(STORED DATA)
Content starts

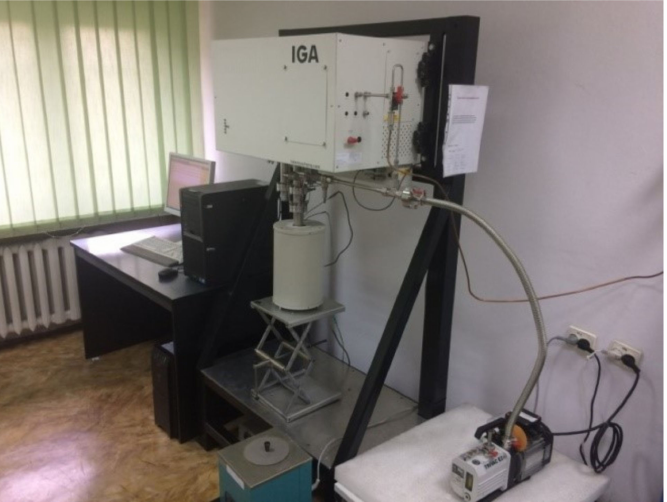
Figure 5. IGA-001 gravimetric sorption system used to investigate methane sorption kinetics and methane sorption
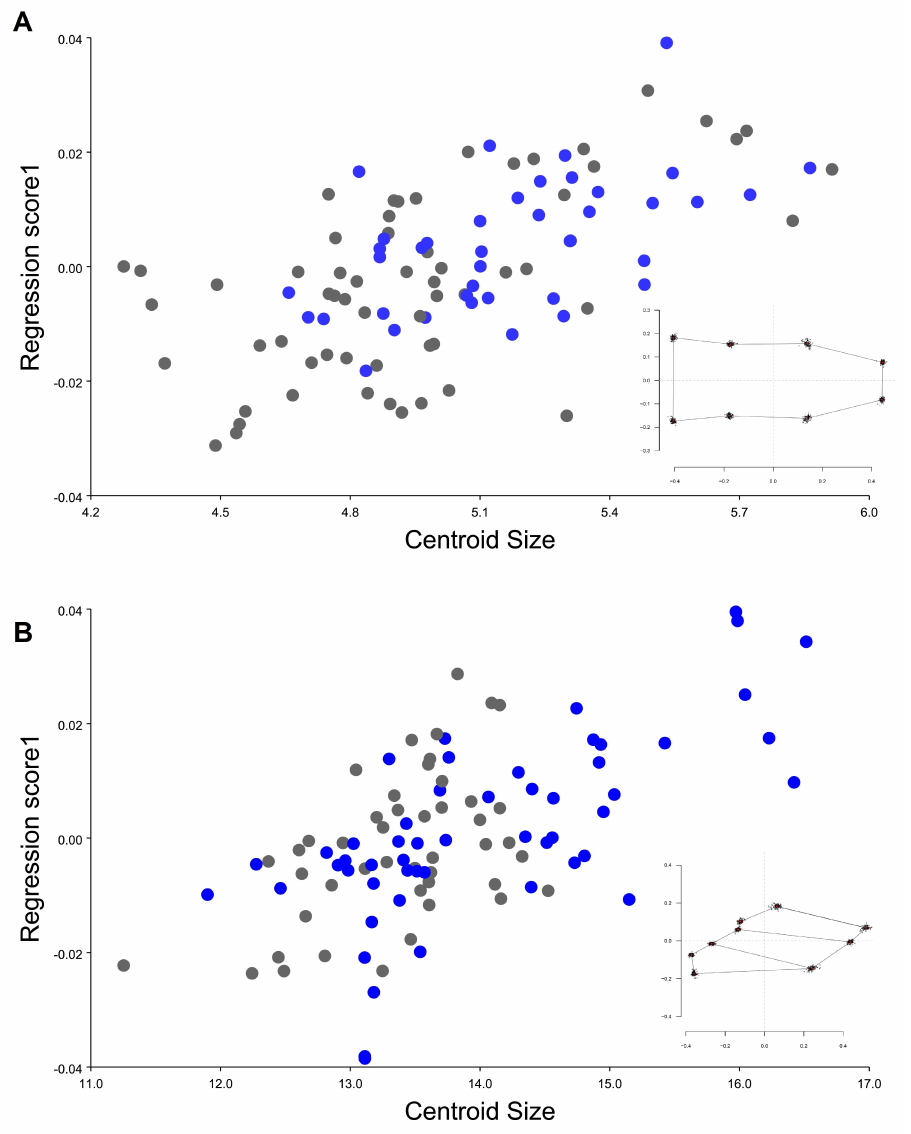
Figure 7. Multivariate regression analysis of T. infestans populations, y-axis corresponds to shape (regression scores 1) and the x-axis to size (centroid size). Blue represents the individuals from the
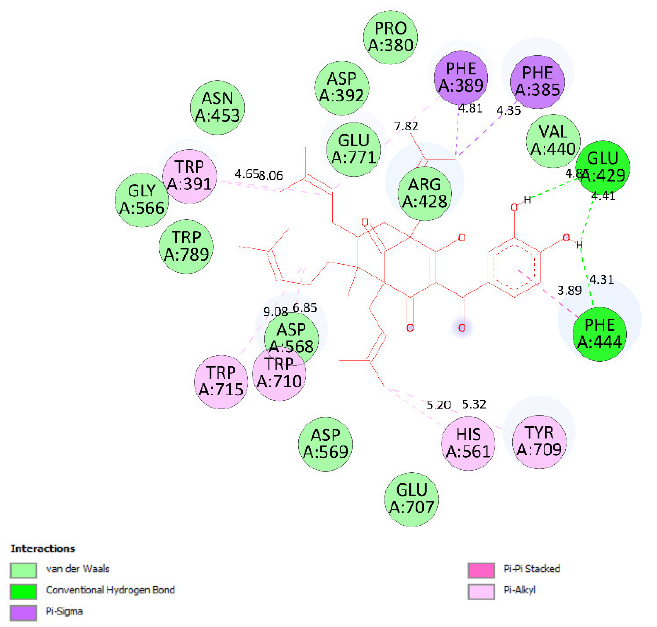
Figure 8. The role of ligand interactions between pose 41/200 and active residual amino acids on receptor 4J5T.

Content ends

(WHAT THIS TASK INVOLVES) Transcribe every line of the data exactly. No pictures go in the copy.

(RESPONSE TO THIS EXERCISE)
Figure 5. IGA-001 gravimetric sorption system used to investigate methane sorption kinetics and methane sorption
Figure 7. Multivariate regression analysis of T. infestans populations, y-axis corresponds to shape (regression scores 1) and the x-axis to size (centroid size). Blue represents the individuals from the
Figure 8. The role of ligand interactions between pose 41/200 and active residual amino acids on receptor 4J5T.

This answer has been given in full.